Artificial Intelligence has been among us for longer than we realise, but we are getting closer to exploring and exploiting its full potential. Our way of life could be completely transformed over the next few years, not even decades, and the power to reshape norms that AI has is already visible in the travel industry.
Starting from the smallest contributions, assistant chatbots have existed for a long time. They can be annoying sometimes, when you have a very specific question and you just want to reach a human operator as soon as possible, but most of the time they are great at answering technical questions and saving customers the time of scrolling through tedious terms and conditions.
AI robots have started being used by different travel service providers. Already in 2021, MSC Cruises deployed a robot bartender on one if its ships, capable of speaking 8 languages, dancing, dazzling guests with its space knowledge and, of course, mix cocktails. Hotels have also started using robots for services varying from check-in to luggage carrying and room cleaning. In the realm of aviation, Emirates launched the world’s first robot check-in assistant at Dubai airport last year.
A step forward in the direction of automation, facial recognition and biometric technologies are increasingly being used to streamline travelling, especially at airports. In Europe, airports in Lithuania and Frankfurt were among the first to adopt some form of contactless travel. British Airways is also testing biometric boarding on selected flights, allowing passengers to skip showing their passports. Most recently, Portugal’s 5 biggest airports announced they would be implementing biometrics seamless travel by the end of the year.
Meanwhile, in October last year, the International Air Transport Association (IATA) successfully tested the first fully integrated, biometrics-based digital identity travel experience, from shopping for flights to arriving at the destination, on a journey from London Heathrow (LHR) to Rome Fiumicino (FCO) with British Airways. According to IATA, the test flight illustrates the potential of a future, fully integrated, digital travel experience, leveraging biometrics through the optimisation of five key stages of travelling: personalised offers, simplified orders, effortless travel requirements check, simplified and secured check-ins and contactless airport experiences.

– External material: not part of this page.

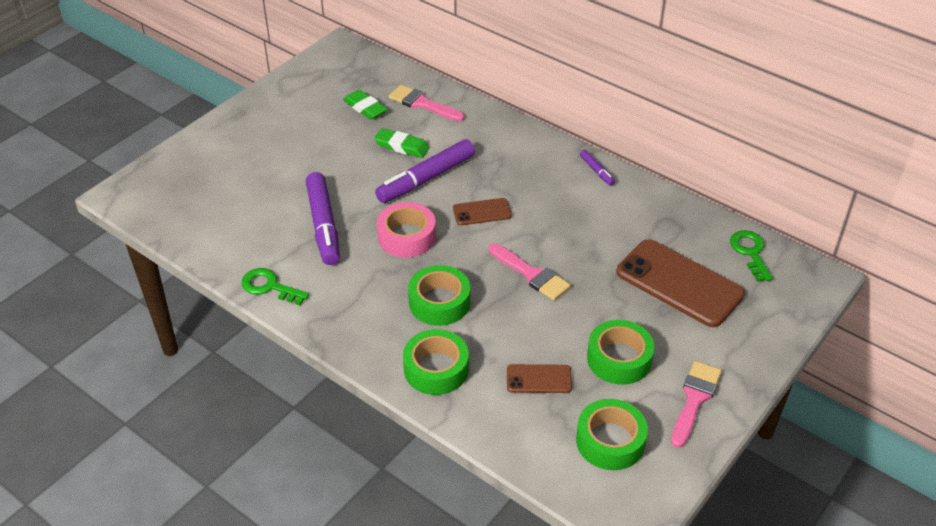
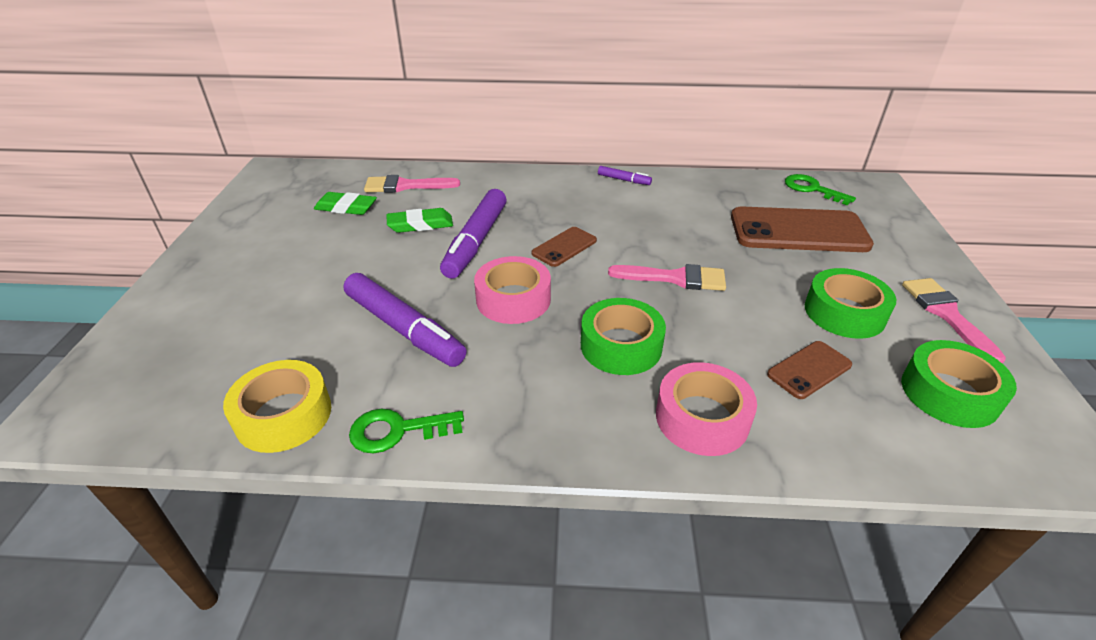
camera: 35 degrees left, 5 degrees down
(222, 248) = (284, 415): none -> yellow tape
(436, 369) = (702, 418): green tape -> pink tape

AI is not merely changing the way we travel; it’s revolutionising the very essence of our travel experiences, making them efficient, intuitive and deeply enriching.Jane Sun, Chief Executive Officer, Trip.com Group
Beyond the potential for seamless travel, AI is being deployed to create highly personalised holiday itineraries for travellers. Last year, just months apart from each other, all the major travel booking platforms (Expedia, Booking.com, TripAdvisor and Trip.com) launched ChatGPT powered travel assistants, all of which having the capacity to suggest destinations and activities on the individual traveller’s needs, requirements and personal preferences. This has the potential to completely revolutionise the way we travel in a way that, instead of spending hours scouting possible destinations and things to do, minute-planned journeys can be presented to us in mere seconds.
Lastly, once reaching a destination itself, the full potential of AI through augmented reality (AR) is still untapped. Last year, Google Maps rolled out AI immersive view and AR features that create “true-to-life scenes” with layered in-picture information and even allowing users to explore the inside of some buildings. Soon after, the Singapore Tourism Board partnered with Google to create AR tours, for example, at the Victoria Theatre and Concert Hall, visitors can listen to a string quartet performing on top of the national monument.
Museums around the world have also started using AR to enhance their exhibitions and offer visitors more immersive experiences. There are different ways that museums can use AR, it can provide extra information about the exhibits, display digital versions of artists right next to their artworks, complement a display with sounds, highlight contrasts with the current reality or project views of ancient times.
In the realm of experiences, AR can take simple actions and completely transform them. Early last year, for example, four Brussels residents decided to re-create the Mario Kart game experience on a racetrack that combines karting with videogames. Using both virtual and augmented reality technology, the developers added exciting interactions between karts and virtual elements such as power-ups and obstacles, taking karting to a whole other level.
So far, AI has slithered into our lives little by little, optimising activities without us even realising what’s behind. How the travel industry will go from here and what other features the technology can bring to travelling remains to be seen, but we are undoubtably far from fully digitalised experiences.